In Update recommended min UA Resource Timing buffer size to 250 by nicjansma · Pull Request #155 · w3c/resource-timing · GitHub @igrigorik writes:
FWIW, I think the “what is the distribution of same-frame resources prior to onload” question is worth investigating a bit further. I believe we should have all the right bits in HTTP Archive to extract this: we have detailed data on initiator / frame, and we can filter out any requests initiated after onload fires
I wanted to help answer this question and post it here on the discussion group so everyone else can see my approach and the results.
Here’s my query:
#standardSQL
# Note: This query processes 287 GB.
CREATE TEMPORARY FUNCTION toInt(n STRING) AS (CAST(n AS INT64));
SELECT
requests,
COUNT(0) AS frequency
FROM (
SELECT
SUM(IF(toInt(JSON_EXTRACT(request.payload, '$._load_start')) < toInt(JSON_EXTRACT(page.payload, '$.pageTimings.onLoad')), 1, 0)) AS requests
FROM
`httparchive.pages.2018_05_01_desktop` AS page
JOIN
`httparchive.requests.2018_05_01_desktop` AS request
ON
page.url = request.page
GROUP BY
page.url)
GROUP BY
requests
ORDER BY
requests
See the results here
The tail is really long so this chart clips it at 500 requests. The maximum number of requests before onload is 3,432!
There is a mode at 1 request and another around 50 requests. The median is 74 requests.
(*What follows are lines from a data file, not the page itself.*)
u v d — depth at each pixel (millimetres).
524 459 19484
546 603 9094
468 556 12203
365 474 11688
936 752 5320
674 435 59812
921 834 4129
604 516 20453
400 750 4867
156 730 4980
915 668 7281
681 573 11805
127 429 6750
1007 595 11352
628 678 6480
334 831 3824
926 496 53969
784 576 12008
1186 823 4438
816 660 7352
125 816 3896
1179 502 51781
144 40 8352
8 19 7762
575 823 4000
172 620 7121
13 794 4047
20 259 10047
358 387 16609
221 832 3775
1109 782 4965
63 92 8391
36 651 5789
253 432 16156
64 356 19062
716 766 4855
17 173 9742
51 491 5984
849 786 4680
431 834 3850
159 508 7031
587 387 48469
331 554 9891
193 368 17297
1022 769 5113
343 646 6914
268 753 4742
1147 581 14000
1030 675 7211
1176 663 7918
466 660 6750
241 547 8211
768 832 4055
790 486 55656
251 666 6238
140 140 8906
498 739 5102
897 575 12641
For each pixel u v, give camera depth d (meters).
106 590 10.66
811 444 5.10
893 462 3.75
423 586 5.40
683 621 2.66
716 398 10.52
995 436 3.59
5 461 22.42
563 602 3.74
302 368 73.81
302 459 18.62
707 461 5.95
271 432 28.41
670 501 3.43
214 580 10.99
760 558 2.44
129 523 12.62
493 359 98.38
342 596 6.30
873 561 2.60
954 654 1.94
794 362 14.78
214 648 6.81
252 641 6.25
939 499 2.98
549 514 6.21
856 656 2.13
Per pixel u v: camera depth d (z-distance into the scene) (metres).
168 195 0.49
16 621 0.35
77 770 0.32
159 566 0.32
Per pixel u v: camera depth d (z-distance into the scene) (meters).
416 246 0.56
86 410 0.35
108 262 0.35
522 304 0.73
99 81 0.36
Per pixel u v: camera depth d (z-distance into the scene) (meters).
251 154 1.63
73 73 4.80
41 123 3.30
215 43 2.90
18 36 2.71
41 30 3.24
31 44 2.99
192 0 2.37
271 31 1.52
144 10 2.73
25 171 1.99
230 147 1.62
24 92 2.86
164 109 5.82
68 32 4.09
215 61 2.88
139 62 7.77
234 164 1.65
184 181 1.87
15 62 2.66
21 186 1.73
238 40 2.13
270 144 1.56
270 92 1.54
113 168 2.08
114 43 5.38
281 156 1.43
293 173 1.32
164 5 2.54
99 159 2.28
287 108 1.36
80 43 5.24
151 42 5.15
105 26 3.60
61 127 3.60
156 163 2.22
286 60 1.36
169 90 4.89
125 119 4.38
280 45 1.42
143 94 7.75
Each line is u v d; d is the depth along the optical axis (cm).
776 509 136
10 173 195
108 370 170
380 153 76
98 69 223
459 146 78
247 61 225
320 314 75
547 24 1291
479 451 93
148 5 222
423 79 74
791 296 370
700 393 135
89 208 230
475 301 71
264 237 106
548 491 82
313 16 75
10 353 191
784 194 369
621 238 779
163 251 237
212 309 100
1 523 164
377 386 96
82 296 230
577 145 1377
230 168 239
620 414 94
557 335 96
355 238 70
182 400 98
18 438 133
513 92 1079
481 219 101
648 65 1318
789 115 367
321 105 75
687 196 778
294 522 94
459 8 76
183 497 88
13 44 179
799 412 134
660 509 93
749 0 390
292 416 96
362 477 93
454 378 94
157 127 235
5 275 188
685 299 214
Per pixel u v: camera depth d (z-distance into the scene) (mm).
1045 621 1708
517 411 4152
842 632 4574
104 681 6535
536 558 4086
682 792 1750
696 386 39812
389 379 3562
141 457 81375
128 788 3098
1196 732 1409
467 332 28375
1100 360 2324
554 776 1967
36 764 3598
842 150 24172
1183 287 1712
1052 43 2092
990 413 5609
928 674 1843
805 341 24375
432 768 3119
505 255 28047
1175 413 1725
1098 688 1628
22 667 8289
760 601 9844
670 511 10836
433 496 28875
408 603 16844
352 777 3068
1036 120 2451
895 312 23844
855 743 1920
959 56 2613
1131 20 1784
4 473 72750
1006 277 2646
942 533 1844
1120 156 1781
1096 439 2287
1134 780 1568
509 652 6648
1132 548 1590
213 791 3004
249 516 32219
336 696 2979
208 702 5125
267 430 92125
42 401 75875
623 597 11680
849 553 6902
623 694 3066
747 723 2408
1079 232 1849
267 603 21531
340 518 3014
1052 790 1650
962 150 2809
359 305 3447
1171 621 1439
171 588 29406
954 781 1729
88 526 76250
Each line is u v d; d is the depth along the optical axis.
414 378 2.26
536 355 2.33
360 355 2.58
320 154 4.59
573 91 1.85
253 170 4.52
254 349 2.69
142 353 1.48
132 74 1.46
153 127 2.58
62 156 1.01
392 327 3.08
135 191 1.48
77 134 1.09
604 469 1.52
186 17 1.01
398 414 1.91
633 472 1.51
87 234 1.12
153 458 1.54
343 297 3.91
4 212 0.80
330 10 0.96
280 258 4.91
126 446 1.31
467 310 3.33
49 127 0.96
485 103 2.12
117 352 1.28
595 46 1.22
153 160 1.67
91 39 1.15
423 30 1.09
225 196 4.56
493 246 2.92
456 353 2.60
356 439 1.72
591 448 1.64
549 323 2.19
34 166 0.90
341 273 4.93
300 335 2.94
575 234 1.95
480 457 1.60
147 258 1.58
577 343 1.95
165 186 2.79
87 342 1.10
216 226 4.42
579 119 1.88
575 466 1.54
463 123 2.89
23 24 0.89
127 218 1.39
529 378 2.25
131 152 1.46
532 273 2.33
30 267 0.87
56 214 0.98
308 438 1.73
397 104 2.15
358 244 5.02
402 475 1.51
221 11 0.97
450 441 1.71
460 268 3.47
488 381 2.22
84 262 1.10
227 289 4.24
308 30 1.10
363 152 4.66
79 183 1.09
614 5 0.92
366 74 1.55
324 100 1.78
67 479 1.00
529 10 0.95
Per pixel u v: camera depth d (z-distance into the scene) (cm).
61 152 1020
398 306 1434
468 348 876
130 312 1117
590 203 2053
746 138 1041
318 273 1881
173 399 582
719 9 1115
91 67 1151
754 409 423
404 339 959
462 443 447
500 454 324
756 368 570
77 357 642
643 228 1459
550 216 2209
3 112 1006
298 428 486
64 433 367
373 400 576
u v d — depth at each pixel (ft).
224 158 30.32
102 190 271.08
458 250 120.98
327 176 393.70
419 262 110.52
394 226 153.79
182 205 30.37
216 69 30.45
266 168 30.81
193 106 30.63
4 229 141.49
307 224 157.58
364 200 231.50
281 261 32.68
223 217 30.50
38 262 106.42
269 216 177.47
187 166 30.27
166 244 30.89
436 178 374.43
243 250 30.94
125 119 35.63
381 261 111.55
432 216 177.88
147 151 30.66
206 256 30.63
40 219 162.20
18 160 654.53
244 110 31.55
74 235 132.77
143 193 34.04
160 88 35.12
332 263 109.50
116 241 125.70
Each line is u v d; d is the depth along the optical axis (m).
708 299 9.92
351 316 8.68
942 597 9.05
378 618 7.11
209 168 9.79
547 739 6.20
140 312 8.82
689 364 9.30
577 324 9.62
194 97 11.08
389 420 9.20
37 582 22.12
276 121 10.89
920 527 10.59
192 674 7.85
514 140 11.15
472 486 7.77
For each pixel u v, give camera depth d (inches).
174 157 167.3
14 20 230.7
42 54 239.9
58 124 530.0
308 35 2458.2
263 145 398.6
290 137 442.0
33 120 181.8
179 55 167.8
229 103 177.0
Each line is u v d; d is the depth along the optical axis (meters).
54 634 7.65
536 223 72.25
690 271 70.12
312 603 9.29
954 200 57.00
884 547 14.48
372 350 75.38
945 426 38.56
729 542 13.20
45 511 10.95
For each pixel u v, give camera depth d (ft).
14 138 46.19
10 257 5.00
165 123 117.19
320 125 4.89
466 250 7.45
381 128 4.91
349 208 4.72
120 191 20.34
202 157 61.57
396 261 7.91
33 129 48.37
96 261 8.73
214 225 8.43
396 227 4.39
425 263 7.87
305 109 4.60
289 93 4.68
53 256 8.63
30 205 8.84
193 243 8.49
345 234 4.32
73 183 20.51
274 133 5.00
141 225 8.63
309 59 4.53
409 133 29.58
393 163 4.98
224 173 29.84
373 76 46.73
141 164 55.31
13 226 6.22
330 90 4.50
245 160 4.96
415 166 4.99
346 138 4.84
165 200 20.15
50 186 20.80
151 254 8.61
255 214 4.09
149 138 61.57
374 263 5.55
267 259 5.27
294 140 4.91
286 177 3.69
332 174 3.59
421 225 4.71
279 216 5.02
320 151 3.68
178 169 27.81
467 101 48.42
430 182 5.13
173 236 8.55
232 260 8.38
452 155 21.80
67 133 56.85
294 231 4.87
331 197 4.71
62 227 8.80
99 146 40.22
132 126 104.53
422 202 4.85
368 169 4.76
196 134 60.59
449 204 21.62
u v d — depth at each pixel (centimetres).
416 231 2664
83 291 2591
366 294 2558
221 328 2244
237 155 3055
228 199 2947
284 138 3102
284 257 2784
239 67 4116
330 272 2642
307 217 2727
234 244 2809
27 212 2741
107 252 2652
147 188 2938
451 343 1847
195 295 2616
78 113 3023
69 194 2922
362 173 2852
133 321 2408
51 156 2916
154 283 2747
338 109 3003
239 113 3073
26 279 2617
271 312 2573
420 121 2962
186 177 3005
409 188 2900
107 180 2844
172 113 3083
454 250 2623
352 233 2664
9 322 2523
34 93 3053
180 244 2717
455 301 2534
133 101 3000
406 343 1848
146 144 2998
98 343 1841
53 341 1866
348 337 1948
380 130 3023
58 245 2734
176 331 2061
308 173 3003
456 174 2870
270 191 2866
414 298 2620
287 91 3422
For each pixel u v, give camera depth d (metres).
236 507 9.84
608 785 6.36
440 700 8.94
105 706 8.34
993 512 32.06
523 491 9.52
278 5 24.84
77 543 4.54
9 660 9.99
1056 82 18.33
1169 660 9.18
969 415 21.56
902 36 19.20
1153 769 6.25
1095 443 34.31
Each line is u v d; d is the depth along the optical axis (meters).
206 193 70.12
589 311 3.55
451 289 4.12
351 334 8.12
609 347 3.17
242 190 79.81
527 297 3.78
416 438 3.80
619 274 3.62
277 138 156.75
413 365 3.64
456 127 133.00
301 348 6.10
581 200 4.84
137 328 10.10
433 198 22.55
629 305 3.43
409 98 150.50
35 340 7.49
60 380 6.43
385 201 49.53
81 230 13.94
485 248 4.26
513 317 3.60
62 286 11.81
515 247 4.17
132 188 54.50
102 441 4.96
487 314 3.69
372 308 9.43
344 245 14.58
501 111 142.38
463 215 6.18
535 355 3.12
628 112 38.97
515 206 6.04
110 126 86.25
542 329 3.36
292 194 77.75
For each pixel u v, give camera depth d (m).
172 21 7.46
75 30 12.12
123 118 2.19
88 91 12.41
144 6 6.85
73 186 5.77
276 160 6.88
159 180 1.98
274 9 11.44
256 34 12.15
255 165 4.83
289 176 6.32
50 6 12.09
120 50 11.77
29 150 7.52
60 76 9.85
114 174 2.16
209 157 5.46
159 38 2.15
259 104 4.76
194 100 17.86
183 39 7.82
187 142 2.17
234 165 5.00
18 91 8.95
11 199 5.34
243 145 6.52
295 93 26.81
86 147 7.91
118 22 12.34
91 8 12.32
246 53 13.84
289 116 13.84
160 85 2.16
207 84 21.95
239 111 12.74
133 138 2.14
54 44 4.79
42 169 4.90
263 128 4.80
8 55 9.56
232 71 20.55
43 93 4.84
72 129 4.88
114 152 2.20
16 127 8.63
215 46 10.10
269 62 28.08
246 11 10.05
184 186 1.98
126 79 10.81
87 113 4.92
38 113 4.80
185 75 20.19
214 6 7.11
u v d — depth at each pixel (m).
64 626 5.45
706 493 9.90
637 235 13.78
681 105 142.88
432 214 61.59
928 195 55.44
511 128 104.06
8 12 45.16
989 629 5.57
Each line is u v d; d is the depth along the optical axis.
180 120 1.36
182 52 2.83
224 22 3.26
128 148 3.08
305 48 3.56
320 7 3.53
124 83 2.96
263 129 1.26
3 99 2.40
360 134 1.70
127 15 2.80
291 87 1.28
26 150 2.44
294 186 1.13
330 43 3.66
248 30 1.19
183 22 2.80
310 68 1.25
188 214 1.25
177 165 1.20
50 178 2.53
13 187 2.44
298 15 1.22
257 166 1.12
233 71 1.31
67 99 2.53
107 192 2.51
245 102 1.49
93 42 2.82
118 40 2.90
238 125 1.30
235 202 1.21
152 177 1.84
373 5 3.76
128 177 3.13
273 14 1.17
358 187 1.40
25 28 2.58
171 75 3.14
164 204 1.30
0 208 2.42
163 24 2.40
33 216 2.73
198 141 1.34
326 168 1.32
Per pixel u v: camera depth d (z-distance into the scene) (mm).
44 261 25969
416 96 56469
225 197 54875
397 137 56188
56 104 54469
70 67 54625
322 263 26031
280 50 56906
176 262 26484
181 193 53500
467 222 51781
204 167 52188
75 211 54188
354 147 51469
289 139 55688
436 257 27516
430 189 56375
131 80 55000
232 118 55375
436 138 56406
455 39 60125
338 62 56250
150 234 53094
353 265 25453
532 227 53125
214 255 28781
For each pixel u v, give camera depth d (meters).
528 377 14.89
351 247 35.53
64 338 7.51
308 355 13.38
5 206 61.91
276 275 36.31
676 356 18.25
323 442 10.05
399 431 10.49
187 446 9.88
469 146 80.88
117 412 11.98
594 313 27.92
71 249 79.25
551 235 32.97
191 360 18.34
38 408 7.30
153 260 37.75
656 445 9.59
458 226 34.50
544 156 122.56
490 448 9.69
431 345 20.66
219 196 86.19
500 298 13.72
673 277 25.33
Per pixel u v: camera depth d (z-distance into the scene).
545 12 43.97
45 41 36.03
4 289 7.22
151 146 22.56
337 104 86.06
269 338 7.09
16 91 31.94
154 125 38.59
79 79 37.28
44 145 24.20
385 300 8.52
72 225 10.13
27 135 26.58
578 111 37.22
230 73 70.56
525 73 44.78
Out of curiosity I flipped the inequality and queried for the median number of requests per page on or after onload. The result is 3 requests. Either sites are doing a poor job of lazyloading or HTTP Archive is not well suited to trigger additional requests, for example scrolling down the page to initiate below-the-fold resource loading.